__PASSAGE EXTRAIT__:
_ _ _ _

Recevoir la newsletter

Le Conseil constitutionnel valide l’essentiel de la loi « ALUR »

Article réservé aux abonnés

Adoptée définitivement le 20 février par le Parlement(1), la loi pour l’accès au logement et un urbanisme rénové - dite loi « ALUR » - sera ressortie presque indemne de son passage devant le Conseil constitutionnel. Dans la décision qu’ils ont rendue le 20 mars, les sages ont en effet globalement écarté les griefs portés par les députés et les sénateurs de l’opposition contre le texte, jugeant la plupart des articles attaqués conformes à la Constitution(2). Les quelques retouches qui ont été faites n’ont pas porté de coup fatal aux dispositifs mis en place.

Des atteintes à la liberté contractuelle justifiées par des objectifs d’intérêt général

Le Conseil constitutionnel a, par exemple, validé l’article instaurant la garantie universelle des loyers, une des mesures phares de la loi que l’opposition contestait non sur le fond mais sur la manière dont elle a été adoptée. Les requérants estimaient en effet qu’il y avait eu « une absence de clarté et de sincérité du débat » lors de son examen, faisant référence aux réécritures du dispositif par le gouvernement au cours de la discussion parlementaire. Les sages, pour leur part, n’ont rien trouvé à redire à la procédure.

La Haute Juridiction a également validé l’article 1er de la loi « ALUR », qui modifie diverses dispositions de la loi du 6 juillet 1989 tendant à améliorer les rapports locatifs pour instaurer de nouvelles règles autour du contrat de location. Il impose notamment que ce contrat soit dorénavant établi en conformité avec un contrat type, qui sera défini par décret. Et allonge, au passage, la liste des mentions et clauses devant figurer dans un contrat de location, y ajoutant par exemple le montant et la date de versement du dernier loyer acquitté par le précédent locataire (dès lors que ce dernier a quitté le logement moins de 18 mois avant la signature du bail). L’article 1er de la loi « ALUR » allonge également la liste des clauses ne pouvant figurer dans un contrat de location. Celles autorisant le bailleur à percevoir des pénalités en cas d’infraction aux clauses du contrat de location ou d’un règlement intérieur à l’immeuble sont par exemple dorénavant interdites.

_ _ _ _

__INFORMATIONS FOURNIES__:
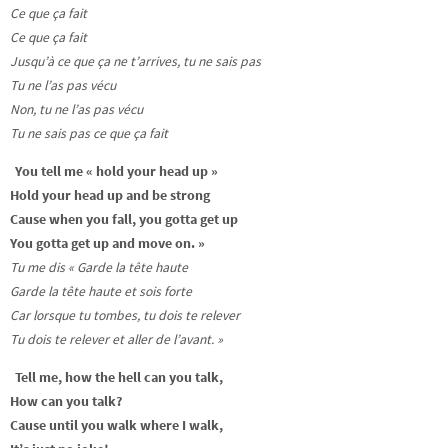
Ce que ça fait
Ce que ça fait
Jusqu’à ce que ça ne t’arrives, tu ne sais pas
Tu ne l’as pas vécu
Non, tu ne l’as pas vécu
Tu ne sais pas ce que ça fait
You tell me « hold your head up »
Hold your head up and be strong
Cause when you fall, you gotta get up
You gotta get up and move on. »
Tu me dis « Garde la tête haute
Garde la tête haute et sois forte
Car lorsque tu tombes, tu dois te relever
Tu dois te relever et aller de l’avant. »
Tell me, how the hell can you talk,
How can you talk?
Cause until you walk where I walk,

_ _ _ _

__OBJECTIF DE L’EXERCICE__: Reproduisez fidèlement le passage de l’article sur la loi « ALUR » en commençant par « Des atteintes à » et en poursuivant jusqu’à « à la procédure. ».

__RÉPONSE PROPOSÉE__:
Des atteintes à la liberté contractuelle justifiées par des objectifs d’intérêt général

Le Conseil constitutionnel a, par exemple, validé l’article instaurant la garantie universelle des loyers, une des mesures phares de la loi que l’opposition contestait non sur le fond mais sur la manière dont elle a été adoptée. Les requérants estimaient en effet qu’il y avait eu « une absence de clarté et de sincérité du débat » lors de son examen, faisant référence aux réécritures du dispositif par le gouvernement au cours de la discussion parlementaire. Les sages, pour leur part, n’ont rien trouvé à redire à la procédure.